In his solo stage version, the woman – given the name Martha Scott in the TV version (pictured above) – was represented by a stool. Highlights from the 40,000-plus emails she sent Gadd were projected onto parts of the stage but now appear across the TV screen as they are being typed in, complete with fat-fingered spelling mistakes, foul-mouthed invective and attempts at dark humour. (We have to assume these are transcriptions of what she actually wrote: if they come filtered via Gadd’s writing skills, though, he should probably repackage them and go for a Booker Prize.)
Martha is now played by the excellent actress Jessica Gunning, whose incendiary performance is riveting. She has a soft, baby-faced charm, but her near-hysterical laugh is disturbing.
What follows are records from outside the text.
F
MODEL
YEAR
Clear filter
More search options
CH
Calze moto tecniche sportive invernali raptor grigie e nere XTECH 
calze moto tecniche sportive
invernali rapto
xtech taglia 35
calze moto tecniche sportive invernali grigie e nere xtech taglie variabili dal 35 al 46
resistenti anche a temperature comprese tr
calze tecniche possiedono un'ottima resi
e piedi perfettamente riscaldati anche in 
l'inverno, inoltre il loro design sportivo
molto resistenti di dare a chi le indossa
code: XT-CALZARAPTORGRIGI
When her dander is up, her eyes go dead and her twisted psyche delivers streams of vileness, sometimes with a punch in the face attached. When Gadd finally gets a restraining order, she switches to (legally) harassing his parents instead. His beautiful trans girlfriend, Teri (Nava Mau, pictured above), a therapist, tries to help him but fails, he loses the room he rents and the police end up seeing him as a pervert too, not just Martha. HIs life becomes a living nightmare.
But Donny is not wholly Gadd, a properly inventive actor-comic whose anarchic 2015 Fringe show, Waiting for Gaddot, was notorious for going ahead without him and featuring him in just the final five minutes. Donny is an inept comedian with a suitcase of daft props and a head full of half-baked ideas; he deserves to play empty back-rooms in Edinburgh pubs. His ambitions are naive – as Martha, who stalks and heckles his gigs, loves to tell him – far outstripping his talent. Which is why the offer of help from Darrien the abuser-writer (a sinister, almost unrecognisable Tom Goodman-Hill, pictured below) is so appealing to him. The scenes in Darrien’s modishly lit dungeon of a flat as he plies Donny with narcotics are properly disturbing.
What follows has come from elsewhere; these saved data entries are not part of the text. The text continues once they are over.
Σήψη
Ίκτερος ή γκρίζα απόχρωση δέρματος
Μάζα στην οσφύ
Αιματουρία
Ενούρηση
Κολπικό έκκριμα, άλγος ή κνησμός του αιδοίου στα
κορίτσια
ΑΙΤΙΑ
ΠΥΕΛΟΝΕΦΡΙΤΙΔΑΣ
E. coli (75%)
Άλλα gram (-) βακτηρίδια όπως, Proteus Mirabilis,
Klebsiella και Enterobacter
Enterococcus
Gadd’s sweating, panicked face increasingly appears in close-up, now doubting his sexuality as well as his safety, and relaxed only when he is in the grip of Darrien’s latest high-powered recreational drug. It’s a tour de force as a performance, though clearly one driven by Gadd’s personal need for a pubic confessional. His series now has 2.6m viewers and is a worldwide hit. Job done.
Gadd’s own unravelling took place onstage in two separate hour-long sets, three years apart. These were clear cries for help, as he wrestled with his demons in plain sight and was inevitably hailed as “brave”. Now it’s Donny who finally breaks down onstage and spews out all his misery onto an unsuspecting audience, then doubles down with his equally awful reliving of the Darrien assault. That’s a lot of misery for a TV drama series to shoulder.
Lighter scenes are few and far between, though I came to welcome Donny’s visits to his local police station, where another perfectly judged performance awaits behind the front desk, courtesy of Thomas Coombes as a basically avuncular Essex-man cop with little power to help Donny.
The drama’s best take-away moments for me are the quietest, such as the infinitely sad moment when Donny is revealing his rape to his parents and a brief, gentle remark uncovers a secret his Catholic father (Mark Lewis Jones) had let fester for years. As Donny gets closer to ridding himself of Martha too, he is much more honest about the complex reactions he has felt towards her, including pity. Some light has entered the gloom.
The ending of the piece is also worth sitting through the previous three hours of misery for, a scene in which Gadd’s writing and performing achieve more than noisy soul-baring and move on to something resembling uplifting insight. He has promised in an interview that his next project is not based on personal misery. Let us pray.